There is a Vegas post to come, but I don't have time for it right now and I wanted to share a little bit from the book I finished on the plane today. It's Timberlake Wertenbaker's second volume of plays published by Faber & Faber and it includes the plays The Break of Day, After Darwin, Credible Witness, The Ash Girl and a radio play called Dianeira. Some of my favorite moments:
From The Break of Day
Tess: What's feminism for if we still hate each other?
Nina: It's a peace treaty not a love feast.
From After Darwin
Millie: I still can't believe in generosity without idealism.
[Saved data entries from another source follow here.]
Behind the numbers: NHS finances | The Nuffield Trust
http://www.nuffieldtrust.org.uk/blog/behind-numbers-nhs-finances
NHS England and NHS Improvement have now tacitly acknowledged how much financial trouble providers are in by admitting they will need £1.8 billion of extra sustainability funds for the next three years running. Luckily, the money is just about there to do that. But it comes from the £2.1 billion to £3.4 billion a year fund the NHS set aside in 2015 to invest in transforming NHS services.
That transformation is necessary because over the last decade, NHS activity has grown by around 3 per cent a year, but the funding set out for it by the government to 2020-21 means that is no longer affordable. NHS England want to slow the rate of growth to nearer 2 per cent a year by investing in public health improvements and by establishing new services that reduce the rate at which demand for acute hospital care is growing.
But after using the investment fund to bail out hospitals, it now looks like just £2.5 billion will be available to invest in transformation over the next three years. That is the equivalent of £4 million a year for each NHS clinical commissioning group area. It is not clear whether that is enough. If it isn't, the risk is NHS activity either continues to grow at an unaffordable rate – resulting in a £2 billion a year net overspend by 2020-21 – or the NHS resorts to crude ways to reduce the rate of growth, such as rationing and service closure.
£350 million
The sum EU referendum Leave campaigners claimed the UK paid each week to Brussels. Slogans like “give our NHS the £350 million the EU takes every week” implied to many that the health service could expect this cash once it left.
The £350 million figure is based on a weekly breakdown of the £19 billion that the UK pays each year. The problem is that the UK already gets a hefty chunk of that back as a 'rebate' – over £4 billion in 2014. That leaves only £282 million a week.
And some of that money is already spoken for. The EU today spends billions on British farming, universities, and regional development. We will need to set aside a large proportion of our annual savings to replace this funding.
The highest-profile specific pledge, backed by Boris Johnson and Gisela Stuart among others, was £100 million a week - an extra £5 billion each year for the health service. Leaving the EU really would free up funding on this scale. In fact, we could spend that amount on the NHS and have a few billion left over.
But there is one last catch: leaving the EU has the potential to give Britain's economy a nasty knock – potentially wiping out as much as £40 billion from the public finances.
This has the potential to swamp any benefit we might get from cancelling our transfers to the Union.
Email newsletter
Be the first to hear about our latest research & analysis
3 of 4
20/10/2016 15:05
Tom: That's because you're homophobic. How do you think we survive?
From Credible Witness
Petra: When we give birth to our sons, we hold them more tightly than our daughters, we tremble when they're sick, we would die to protect them, but then we ask them to be men. Our history tells us to make sons that will fight—if that's not right, what have we been doing for hundreds of years?
From Dianeira
Irene: It could go on, this argument, but in the end, fathers do eat their sons if they can, there is no other myth that rings so true. I know you young people like to think differently, but you give yourselves the illusion of too much power. You do what your fathers tell you in the end, one way or the other, even now, you'll die by their order. . . . And now the long arm of Heracles bows down the head of his son and turns this young man full of hope and life and possible love into a man overflowing with resentment, anger. And so it continues.